━━━━━ Exercise data ━━━━━

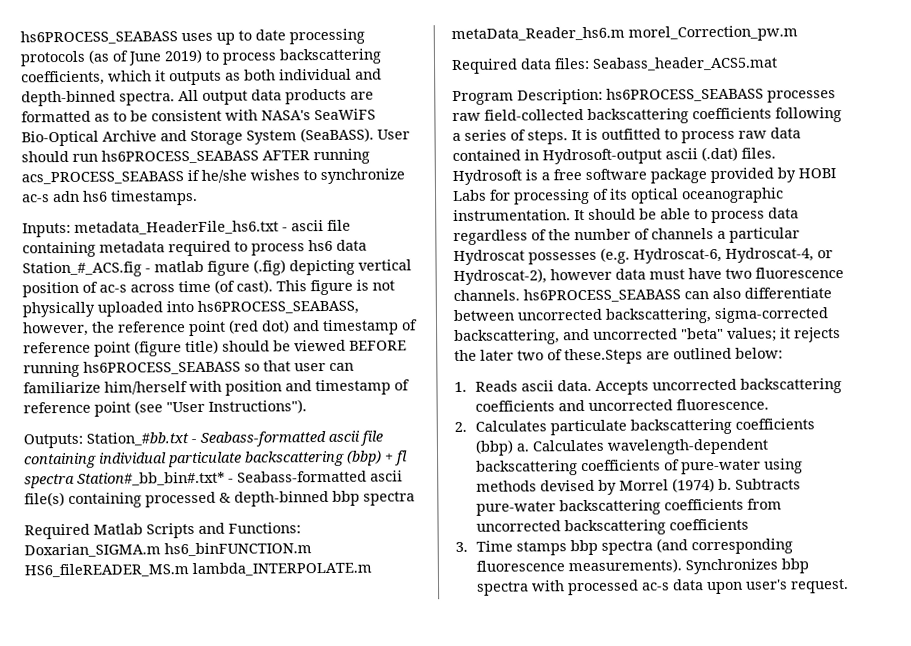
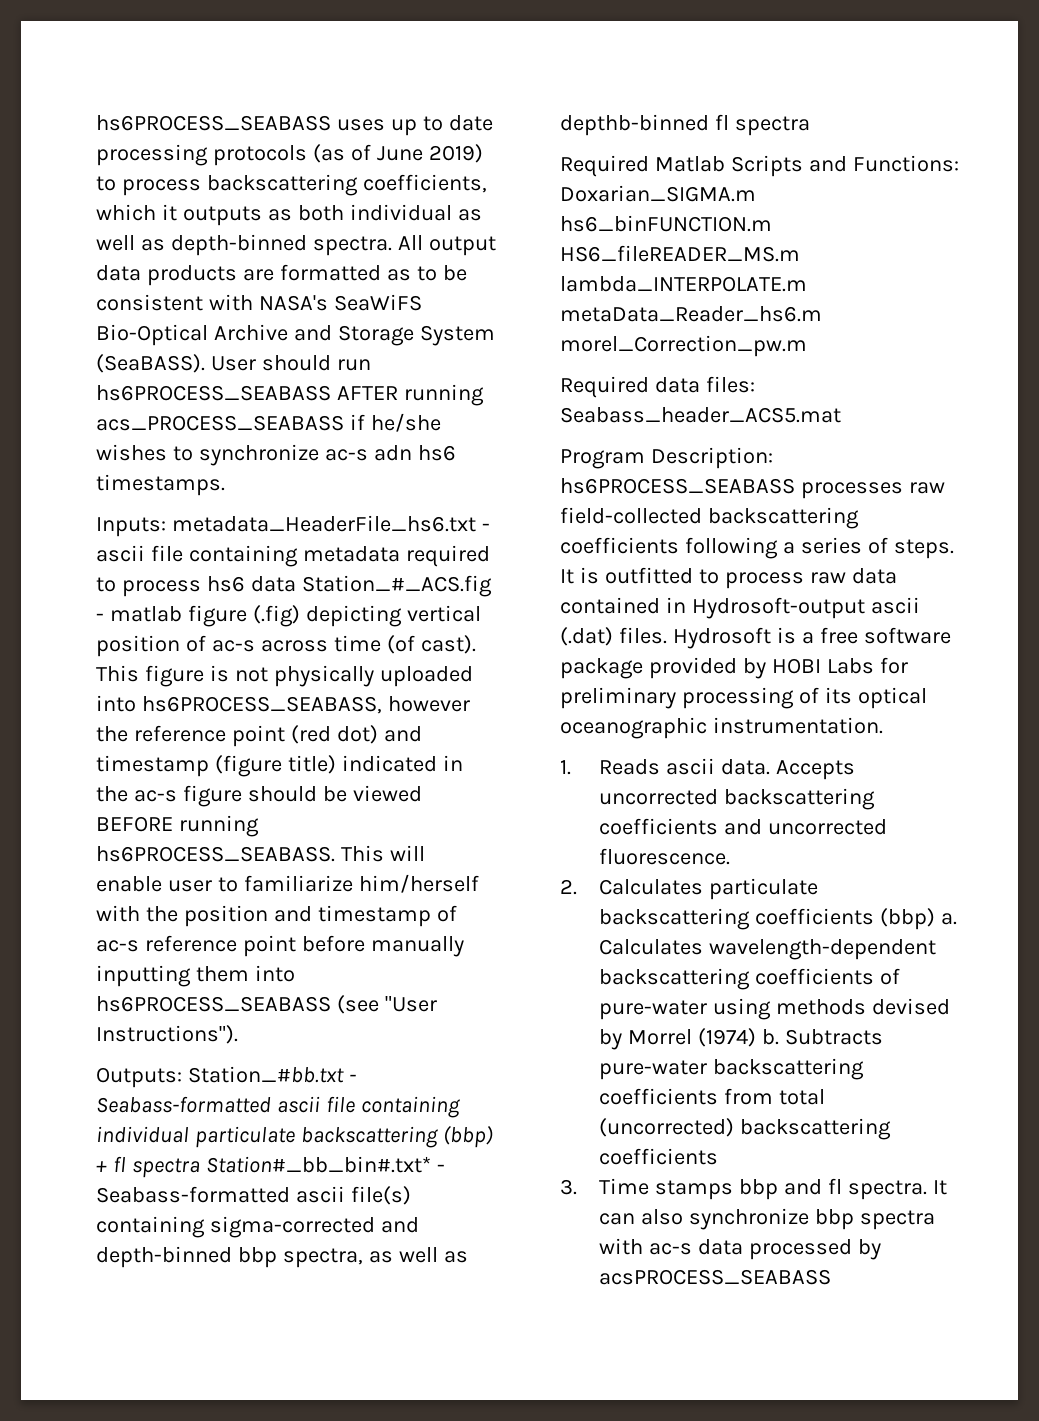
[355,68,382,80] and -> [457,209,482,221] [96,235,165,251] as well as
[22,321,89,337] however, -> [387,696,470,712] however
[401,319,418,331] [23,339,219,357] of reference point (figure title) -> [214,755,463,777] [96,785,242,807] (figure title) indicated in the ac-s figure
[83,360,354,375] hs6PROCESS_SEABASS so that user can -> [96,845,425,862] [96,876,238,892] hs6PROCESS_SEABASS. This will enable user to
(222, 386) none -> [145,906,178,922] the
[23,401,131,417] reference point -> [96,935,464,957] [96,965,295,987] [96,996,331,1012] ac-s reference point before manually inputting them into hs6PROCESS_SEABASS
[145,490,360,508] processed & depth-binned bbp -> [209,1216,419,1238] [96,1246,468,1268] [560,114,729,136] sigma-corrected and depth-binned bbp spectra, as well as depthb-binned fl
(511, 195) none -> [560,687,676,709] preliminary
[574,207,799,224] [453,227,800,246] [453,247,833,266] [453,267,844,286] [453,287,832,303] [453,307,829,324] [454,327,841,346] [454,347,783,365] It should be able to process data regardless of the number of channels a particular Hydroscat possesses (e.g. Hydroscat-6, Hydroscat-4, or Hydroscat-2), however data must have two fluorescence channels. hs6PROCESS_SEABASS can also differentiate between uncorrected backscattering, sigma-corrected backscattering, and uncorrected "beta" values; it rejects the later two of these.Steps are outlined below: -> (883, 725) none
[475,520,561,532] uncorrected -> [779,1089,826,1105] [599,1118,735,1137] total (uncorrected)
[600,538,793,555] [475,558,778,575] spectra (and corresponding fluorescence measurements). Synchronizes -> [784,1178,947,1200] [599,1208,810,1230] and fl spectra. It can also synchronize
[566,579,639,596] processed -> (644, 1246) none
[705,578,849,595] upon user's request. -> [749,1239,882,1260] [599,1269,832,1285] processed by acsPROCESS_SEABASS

━━━━━
━━━━━ Exercise data ━━━━━

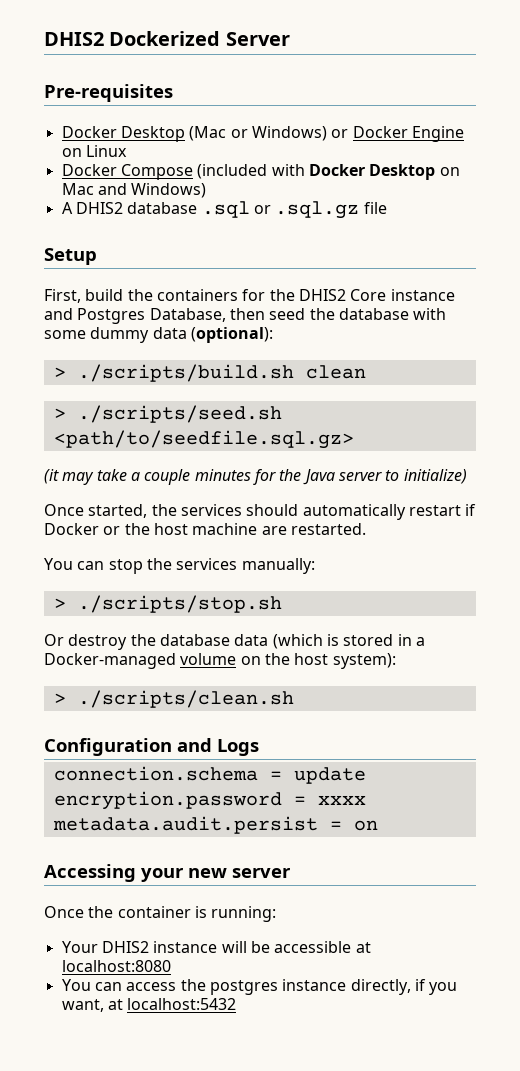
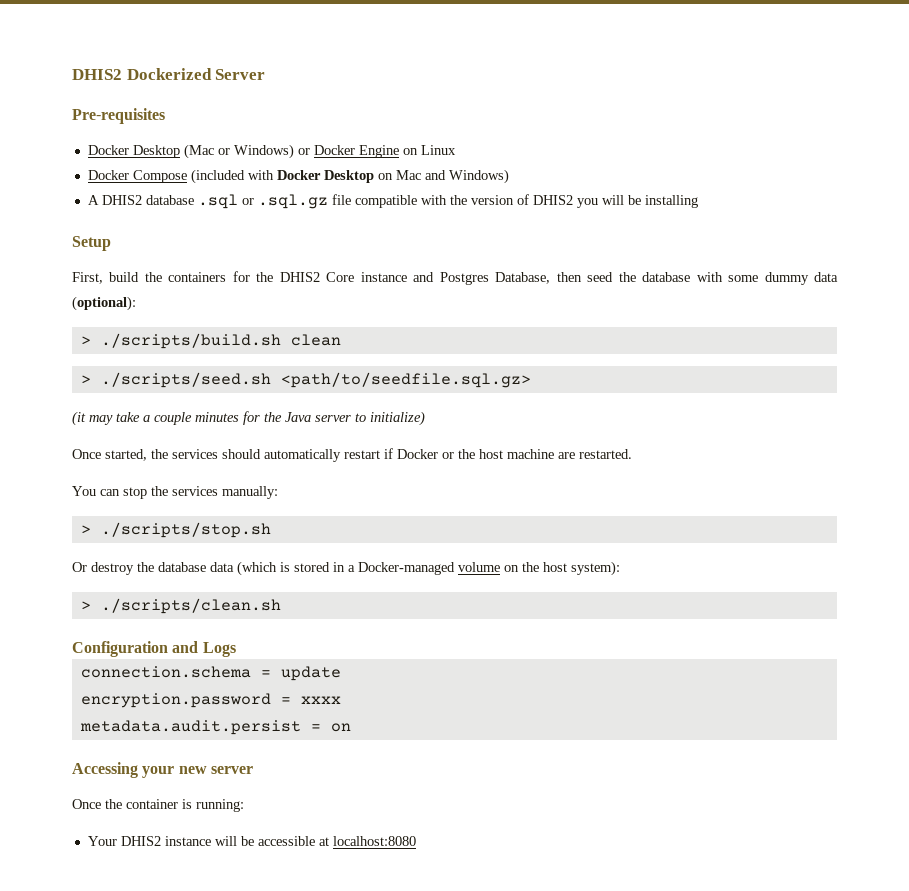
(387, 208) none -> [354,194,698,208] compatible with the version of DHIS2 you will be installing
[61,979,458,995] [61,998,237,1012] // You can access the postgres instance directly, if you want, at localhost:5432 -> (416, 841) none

━━━━━

- [Exercise objective]:
Reproduce each line of the records in which the word "reference" appears.

- [Solution for this task]:
[401,319,418,331] [23,339,219,357] of reference point (figure title) -> [214,755,463,777] [96,785,242,807] (figure title) indicated in the ac-s figure
[23,401,131,417] reference point -> [96,935,464,957] [96,965,295,987] [96,996,331,1012] ac-s reference point before manually inputting them into hs6PROCESS_SEABASS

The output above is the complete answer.